Record extracts Start Marker
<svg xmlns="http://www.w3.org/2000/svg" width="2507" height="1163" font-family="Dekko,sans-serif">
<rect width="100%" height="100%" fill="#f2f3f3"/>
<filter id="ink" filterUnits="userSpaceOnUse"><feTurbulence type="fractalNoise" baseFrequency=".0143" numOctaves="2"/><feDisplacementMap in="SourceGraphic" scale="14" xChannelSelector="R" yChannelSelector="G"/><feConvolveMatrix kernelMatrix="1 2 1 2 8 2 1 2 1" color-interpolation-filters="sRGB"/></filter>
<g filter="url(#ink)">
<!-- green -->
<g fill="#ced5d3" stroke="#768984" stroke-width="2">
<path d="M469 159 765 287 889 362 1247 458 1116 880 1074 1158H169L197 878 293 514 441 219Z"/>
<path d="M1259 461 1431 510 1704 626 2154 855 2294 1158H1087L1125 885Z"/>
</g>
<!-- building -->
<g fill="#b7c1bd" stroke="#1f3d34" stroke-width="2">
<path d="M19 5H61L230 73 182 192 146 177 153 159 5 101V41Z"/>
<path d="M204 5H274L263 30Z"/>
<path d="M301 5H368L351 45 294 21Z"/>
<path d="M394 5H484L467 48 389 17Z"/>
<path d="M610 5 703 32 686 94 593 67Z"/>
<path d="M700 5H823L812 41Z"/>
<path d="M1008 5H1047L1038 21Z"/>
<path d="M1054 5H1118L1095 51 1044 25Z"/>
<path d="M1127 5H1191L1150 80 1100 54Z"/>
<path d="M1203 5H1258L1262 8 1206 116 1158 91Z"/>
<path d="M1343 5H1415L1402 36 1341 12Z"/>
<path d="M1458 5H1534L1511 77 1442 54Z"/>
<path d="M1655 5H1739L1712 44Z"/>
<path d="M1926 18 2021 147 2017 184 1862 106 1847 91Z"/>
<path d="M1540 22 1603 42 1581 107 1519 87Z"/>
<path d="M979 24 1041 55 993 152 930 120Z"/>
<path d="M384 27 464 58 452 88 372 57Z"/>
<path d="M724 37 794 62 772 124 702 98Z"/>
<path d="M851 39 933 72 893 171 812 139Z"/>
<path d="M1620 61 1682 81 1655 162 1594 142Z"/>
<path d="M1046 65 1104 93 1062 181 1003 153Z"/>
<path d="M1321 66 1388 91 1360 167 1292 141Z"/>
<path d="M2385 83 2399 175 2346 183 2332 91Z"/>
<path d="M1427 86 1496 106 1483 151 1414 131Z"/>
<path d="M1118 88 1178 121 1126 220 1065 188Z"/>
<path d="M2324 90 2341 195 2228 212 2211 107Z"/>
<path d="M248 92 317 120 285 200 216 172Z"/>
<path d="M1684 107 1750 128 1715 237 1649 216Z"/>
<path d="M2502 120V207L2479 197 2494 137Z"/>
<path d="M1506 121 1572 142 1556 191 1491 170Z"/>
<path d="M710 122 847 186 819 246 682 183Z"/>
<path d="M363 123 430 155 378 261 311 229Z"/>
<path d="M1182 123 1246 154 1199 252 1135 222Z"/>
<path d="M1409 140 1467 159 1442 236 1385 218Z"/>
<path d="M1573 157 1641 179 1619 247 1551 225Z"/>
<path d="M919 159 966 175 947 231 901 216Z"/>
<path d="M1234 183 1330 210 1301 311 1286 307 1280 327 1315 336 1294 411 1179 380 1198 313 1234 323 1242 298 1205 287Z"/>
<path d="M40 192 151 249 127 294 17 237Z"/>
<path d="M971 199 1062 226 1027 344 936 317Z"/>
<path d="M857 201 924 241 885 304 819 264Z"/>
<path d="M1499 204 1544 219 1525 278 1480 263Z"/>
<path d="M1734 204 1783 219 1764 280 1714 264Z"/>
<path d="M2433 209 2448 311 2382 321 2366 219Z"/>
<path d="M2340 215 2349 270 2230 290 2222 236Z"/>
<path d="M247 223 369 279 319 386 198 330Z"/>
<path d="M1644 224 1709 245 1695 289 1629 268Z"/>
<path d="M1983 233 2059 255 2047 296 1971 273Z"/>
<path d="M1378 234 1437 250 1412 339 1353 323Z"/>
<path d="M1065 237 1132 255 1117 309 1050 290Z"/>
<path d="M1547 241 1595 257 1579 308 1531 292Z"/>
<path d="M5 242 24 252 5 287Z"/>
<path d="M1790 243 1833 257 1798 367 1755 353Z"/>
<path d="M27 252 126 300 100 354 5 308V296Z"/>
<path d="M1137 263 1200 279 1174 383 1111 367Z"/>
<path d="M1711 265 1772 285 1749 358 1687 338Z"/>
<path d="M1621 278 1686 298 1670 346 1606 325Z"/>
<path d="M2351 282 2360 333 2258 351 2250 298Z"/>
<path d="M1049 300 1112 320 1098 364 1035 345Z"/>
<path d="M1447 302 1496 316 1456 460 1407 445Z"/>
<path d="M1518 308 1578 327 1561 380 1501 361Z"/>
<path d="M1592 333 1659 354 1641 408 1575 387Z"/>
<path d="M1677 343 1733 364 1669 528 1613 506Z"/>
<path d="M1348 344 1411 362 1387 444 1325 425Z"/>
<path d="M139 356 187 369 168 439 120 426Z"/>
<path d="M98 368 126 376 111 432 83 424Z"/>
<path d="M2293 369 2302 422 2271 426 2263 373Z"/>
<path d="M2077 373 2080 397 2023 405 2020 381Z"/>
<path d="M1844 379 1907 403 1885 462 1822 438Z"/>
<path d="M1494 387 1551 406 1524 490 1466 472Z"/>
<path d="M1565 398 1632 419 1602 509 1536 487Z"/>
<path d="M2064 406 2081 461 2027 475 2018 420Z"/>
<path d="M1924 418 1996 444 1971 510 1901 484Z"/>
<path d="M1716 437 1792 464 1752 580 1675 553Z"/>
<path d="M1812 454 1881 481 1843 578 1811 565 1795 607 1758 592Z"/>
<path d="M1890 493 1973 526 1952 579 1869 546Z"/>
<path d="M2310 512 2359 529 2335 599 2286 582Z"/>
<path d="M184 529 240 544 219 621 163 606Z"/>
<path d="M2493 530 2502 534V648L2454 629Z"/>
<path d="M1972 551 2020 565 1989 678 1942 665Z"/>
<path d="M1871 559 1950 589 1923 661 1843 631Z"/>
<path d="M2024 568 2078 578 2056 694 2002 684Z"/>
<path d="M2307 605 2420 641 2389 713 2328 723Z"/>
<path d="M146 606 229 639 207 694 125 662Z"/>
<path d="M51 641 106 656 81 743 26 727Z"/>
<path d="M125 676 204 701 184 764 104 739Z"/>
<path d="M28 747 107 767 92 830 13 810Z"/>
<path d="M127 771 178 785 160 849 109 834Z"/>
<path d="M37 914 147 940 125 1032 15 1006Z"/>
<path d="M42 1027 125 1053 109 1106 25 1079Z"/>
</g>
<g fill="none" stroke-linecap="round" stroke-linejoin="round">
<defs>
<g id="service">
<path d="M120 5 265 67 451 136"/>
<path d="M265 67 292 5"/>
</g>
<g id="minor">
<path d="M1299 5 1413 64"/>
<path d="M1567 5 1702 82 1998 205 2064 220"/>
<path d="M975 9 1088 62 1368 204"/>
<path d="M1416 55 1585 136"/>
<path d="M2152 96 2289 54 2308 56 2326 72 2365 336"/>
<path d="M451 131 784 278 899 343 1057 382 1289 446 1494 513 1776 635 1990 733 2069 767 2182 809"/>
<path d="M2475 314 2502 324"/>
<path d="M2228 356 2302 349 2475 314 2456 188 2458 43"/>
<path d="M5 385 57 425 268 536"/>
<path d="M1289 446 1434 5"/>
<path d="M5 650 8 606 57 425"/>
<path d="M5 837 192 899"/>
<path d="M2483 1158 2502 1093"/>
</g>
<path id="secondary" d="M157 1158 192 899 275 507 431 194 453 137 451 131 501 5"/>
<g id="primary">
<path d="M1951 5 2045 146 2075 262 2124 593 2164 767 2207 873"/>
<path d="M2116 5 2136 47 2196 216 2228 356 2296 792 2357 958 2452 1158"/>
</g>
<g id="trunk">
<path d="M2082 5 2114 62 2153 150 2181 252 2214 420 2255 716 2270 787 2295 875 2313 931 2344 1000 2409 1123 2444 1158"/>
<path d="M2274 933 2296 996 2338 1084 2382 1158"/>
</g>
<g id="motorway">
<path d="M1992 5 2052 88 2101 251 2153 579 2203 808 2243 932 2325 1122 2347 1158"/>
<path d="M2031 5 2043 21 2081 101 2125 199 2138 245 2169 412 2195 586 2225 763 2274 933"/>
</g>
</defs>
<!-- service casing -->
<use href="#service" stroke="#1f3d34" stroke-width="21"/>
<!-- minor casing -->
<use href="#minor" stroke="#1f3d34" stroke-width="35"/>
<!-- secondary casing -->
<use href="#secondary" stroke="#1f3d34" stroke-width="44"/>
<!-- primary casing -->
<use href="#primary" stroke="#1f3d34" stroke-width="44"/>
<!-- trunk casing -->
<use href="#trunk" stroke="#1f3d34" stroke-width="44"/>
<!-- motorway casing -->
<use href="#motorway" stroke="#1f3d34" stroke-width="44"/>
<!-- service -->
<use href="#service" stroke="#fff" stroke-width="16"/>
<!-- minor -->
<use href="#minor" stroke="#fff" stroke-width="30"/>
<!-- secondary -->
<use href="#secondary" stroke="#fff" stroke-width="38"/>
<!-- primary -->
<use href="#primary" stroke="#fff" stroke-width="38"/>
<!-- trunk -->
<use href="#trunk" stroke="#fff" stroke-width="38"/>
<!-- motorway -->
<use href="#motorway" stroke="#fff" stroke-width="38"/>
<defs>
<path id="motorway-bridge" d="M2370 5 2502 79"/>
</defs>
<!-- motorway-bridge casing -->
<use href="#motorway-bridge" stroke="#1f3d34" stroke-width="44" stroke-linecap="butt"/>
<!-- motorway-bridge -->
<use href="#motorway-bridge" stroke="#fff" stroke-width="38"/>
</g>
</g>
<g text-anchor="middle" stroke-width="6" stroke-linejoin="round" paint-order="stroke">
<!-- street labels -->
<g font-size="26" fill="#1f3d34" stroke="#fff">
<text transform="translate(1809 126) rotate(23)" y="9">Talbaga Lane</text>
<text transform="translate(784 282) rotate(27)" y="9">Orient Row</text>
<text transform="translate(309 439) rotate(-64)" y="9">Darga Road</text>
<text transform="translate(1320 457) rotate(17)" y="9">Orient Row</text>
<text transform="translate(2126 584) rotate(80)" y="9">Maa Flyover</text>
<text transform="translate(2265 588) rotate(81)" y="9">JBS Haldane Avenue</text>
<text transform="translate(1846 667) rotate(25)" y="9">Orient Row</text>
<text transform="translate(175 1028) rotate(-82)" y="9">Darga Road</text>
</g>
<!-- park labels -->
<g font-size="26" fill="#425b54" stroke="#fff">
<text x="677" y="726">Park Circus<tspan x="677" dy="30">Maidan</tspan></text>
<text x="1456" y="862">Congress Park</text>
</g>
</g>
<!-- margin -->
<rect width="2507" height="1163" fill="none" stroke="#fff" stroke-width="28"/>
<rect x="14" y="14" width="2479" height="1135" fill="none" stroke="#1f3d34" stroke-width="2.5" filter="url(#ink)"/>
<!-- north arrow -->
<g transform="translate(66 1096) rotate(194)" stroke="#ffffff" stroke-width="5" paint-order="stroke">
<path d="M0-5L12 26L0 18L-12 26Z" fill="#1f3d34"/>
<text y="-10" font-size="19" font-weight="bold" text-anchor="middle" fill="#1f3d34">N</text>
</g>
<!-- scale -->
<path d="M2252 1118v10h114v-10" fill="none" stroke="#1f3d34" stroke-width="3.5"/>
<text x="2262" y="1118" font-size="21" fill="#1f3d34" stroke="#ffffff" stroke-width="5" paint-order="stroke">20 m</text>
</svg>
Record extracts End Marker
*Exercise prompt:* Among the entries above, find the line with "2045 146 2075" and the line with "<!-- minor -->"; give again exactly these two lines and all lines between them.

*Response box:*
<path d="M1951 5 2045 146 2075 262 2124 593 2164 767 2207 873"/>
<path d="M2116 5 2136 47 2196 216 2228 356 2296 792 2357 958 2452 1158"/>
</g>
<g id="trunk">
<path d="M2082 5 2114 62 2153 150 2181 252 2214 420 2255 716 2270 787 2295 875 2313 931 2344 1000 2409 1123 2444 1158"/>
<path d="M2274 933 2296 996 2338 1084 2382 1158"/>
</g>
<g id="motorway">
<path d="M1992 5 2052 88 2101 251 2153 579 2203 808 2243 932 2325 1122 2347 1158"/>
<path d="M2031 5 2043 21 2081 101 2125 199 2138 245 2169 412 2195 586 2225 763 2274 933"/>
</g>
</defs>
<!-- service casing -->
<use href="#service" stroke="#1f3d34" stroke-width="21"/>
<!-- minor casing -->
<use href="#minor" stroke="#1f3d34" stroke-width="35"/>
<!-- secondary casing -->
<use href="#secondary" stroke="#1f3d34" stroke-width="44"/>
<!-- primary casing -->
<use href="#primary" stroke="#1f3d34" stroke-width="44"/>
<!-- trunk casing -->
<use href="#trunk" stroke="#1f3d34" stroke-width="44"/>
<!-- motorway casing -->
<use href="#motorway" stroke="#1f3d34" stroke-width="44"/>
<!-- service -->
<use href="#service" stroke="#fff" stroke-width="16"/>
<!-- minor -->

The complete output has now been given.